After months of criticism from the many in the mainstream media who accused him of botching the response to the coronavirus pandemic, President Donald Trump’s bold prediction of a vaccine played out right on schedule.
Rebuking those who insisted it was impossible, the president is touting what he contends is a “miracle” as doses of the vaccine are being given to Americans in high-risk groups this week.
“I think that’s true”
As Becket Adams wrote in the Washington Examiner, the liberal “fact-checkers” have been proven wrong in light of the recent pharmaceutical progress.
Thus far, two companies — Pfizer and Moderna — have advanced viable candidates, fulfilling Trump’s pledge of administering a vaccine by the end of the year.

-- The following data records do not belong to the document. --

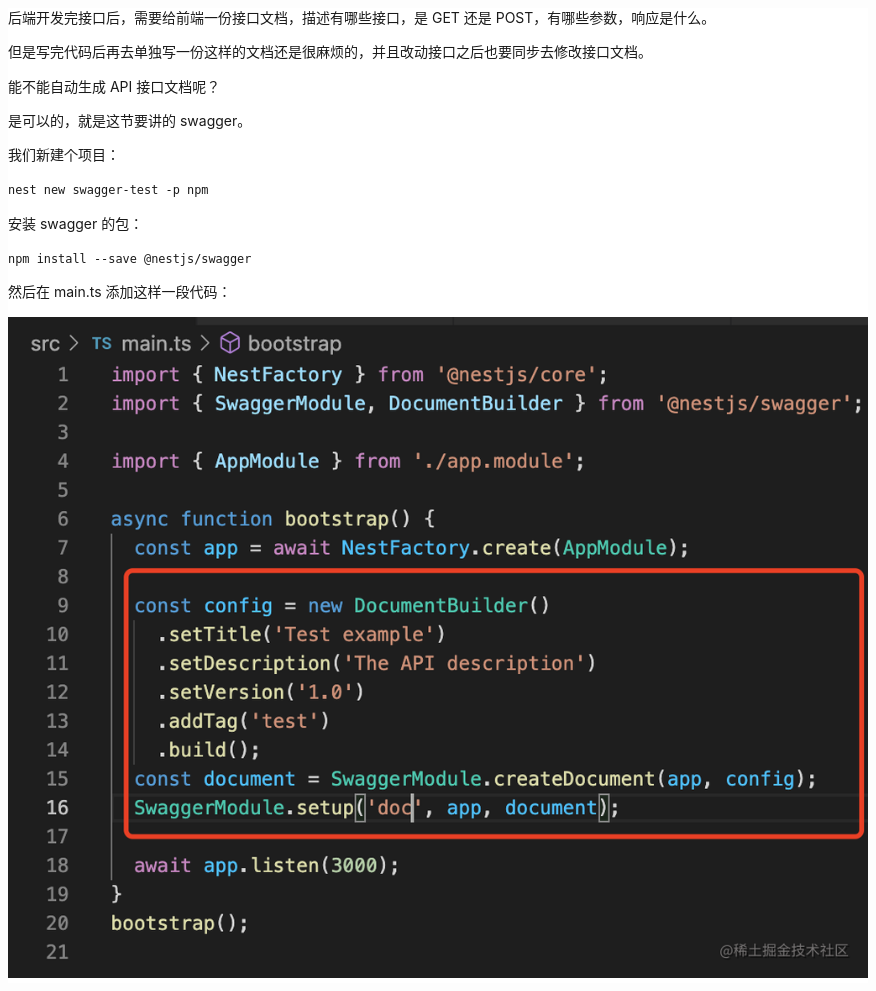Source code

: 后端开发完接口后，需要给前端一份接口文档，描述有哪些接口，是 GET 还是 POST，有哪些参数，响应是什么。

但是写完代码后再去单独写一份这样的文档还是很麻烦的，并且改动接口之后也要同步去修改接口文档。

能不能自动生成 API 接口文档呢？

是可以的，就是这节要讲的 swagger。

我们新建个项目：
```
nest new swagger-test -p npm
```
安装 swagger 的包：

```
npm install --save @nestjs/swagger
```

然后在 main.ts 添加这样一段代码：

![](./images/6c645be06c5b4a17b5559a461ab31592~tplv-k3u1fbpfcp-watermark.image.png)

The first doses of the Pfizer vaccine were delivered on Monday in Queens, New York.
During a recent vaccine summit, Trump declared: “They say it’s somewhat of a miracle and I think that’s true.”
Without directly mentioning his naysayers in the press, the president’s remarks served as a clear denunciation of the “fact-checkers” derided in Adams’ article.
In fact, NBC News reported in May that it would take a “miracle” for Trump to meet his goal. Other news outlets vehemently disputed his administration as recently as October when officials stated that a vaccine was around the corner.
Days after Trump declared on the debate stage that the U.S. was “weeks away” from a vaccine, Pfizer and Moderna announced results from their promising trials.
While there was no way to know for certain if Trump and his administration’s Operation Warp Speed would be able to meet the ambitious target, but the president maintained an optimistic tone.
In a recent edition, The New York Times editorial board praised the “sheer speed with which doctors and scientists were able to reach this stage is a major achievement, and the early results for both vaccines are undeniably impressive.”
Of course, some Americans — particularly Republicans — remain wary of potential side effects, leading White House coronavirus task force adviser Dr. Anthony Fauci with the realization that his biggest concern about the vaccine is that Americans will choose not to receive it.